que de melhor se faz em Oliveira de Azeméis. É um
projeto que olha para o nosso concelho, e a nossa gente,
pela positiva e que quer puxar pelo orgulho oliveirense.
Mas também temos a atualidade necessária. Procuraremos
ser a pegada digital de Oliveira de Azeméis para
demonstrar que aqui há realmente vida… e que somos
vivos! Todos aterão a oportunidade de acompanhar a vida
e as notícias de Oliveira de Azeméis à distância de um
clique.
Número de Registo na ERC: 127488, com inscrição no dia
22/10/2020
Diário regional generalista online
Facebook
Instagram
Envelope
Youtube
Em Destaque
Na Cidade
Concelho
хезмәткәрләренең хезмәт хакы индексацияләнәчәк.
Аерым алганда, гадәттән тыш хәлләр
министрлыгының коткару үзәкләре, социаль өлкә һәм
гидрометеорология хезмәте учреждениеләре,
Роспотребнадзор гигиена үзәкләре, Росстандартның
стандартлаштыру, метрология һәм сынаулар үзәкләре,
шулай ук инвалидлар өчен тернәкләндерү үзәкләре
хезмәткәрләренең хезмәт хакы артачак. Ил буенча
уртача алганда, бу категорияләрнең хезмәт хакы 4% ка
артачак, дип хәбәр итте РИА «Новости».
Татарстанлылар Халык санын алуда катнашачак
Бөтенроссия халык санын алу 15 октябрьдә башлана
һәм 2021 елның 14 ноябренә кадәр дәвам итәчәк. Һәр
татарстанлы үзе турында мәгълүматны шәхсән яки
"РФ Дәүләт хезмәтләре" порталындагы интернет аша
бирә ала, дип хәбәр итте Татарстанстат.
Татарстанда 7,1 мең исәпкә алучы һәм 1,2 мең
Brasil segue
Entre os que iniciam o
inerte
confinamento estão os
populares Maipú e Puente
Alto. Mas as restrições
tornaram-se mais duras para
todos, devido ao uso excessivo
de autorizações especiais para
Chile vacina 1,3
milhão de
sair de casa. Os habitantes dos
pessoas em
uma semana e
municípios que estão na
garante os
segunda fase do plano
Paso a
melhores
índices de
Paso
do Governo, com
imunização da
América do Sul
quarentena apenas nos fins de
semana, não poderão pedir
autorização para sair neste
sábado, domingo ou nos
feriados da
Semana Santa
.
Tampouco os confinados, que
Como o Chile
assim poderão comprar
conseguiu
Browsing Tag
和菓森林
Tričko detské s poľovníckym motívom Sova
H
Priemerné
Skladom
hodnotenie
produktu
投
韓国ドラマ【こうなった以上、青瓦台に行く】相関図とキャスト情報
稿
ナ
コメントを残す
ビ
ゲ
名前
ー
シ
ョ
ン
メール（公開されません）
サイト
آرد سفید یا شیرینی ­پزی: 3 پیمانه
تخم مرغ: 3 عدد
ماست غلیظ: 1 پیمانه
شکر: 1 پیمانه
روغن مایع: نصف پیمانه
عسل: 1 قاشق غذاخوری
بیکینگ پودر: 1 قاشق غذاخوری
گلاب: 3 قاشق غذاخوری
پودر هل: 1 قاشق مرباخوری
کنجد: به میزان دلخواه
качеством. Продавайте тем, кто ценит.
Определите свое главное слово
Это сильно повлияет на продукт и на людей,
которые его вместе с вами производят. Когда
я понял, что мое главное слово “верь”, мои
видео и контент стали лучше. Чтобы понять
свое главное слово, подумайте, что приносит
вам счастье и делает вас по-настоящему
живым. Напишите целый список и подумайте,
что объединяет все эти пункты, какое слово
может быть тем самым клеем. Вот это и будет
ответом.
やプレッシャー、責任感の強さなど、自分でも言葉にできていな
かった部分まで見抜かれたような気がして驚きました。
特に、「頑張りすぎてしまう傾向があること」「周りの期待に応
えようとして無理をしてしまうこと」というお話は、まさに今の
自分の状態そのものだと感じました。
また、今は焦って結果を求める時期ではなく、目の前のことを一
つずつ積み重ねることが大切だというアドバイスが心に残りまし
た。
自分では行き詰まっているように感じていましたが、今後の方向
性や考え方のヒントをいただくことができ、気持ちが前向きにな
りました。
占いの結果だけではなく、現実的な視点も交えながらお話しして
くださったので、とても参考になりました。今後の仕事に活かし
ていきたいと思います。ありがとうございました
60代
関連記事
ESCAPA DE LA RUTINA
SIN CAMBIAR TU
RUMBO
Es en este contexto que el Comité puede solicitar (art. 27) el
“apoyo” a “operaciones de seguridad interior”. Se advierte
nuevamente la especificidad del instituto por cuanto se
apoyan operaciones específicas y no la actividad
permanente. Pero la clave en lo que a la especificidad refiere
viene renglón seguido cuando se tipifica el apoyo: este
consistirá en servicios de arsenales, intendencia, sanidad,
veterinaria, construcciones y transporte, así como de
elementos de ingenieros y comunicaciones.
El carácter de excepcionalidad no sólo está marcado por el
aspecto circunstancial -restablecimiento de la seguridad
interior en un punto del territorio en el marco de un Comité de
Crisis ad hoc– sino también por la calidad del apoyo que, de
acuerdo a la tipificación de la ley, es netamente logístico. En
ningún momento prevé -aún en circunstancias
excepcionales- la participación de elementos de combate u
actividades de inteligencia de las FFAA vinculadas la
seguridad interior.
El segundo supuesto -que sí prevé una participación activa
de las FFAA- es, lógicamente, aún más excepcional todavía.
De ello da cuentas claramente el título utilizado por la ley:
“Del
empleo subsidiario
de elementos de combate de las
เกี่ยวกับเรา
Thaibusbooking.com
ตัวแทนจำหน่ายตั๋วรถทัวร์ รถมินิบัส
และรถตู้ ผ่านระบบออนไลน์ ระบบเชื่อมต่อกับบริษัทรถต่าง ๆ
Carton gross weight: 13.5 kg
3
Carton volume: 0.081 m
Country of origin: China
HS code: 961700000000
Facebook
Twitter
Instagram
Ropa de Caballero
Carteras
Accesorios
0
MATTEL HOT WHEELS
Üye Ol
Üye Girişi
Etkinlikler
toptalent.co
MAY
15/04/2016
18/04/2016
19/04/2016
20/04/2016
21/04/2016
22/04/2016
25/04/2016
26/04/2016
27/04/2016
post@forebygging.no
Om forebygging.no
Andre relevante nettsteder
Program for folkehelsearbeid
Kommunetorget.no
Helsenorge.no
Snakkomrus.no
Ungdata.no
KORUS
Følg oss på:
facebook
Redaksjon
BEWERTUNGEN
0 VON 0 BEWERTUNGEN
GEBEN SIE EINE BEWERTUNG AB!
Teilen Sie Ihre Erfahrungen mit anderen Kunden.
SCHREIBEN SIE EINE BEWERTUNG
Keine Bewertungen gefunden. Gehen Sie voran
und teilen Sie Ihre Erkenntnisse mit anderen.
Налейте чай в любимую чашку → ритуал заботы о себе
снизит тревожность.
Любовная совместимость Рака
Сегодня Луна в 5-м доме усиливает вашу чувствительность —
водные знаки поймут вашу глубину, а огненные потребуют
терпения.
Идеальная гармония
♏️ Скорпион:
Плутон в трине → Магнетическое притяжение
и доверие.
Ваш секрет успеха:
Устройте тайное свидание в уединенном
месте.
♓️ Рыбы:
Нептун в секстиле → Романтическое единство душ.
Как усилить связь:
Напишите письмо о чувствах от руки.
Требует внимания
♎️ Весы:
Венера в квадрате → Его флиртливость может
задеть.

----------

• **What you have to do**:
Count how many lines in the entries above contain the word "Carton". Reply with that number alone.

• **Response to this task**:
2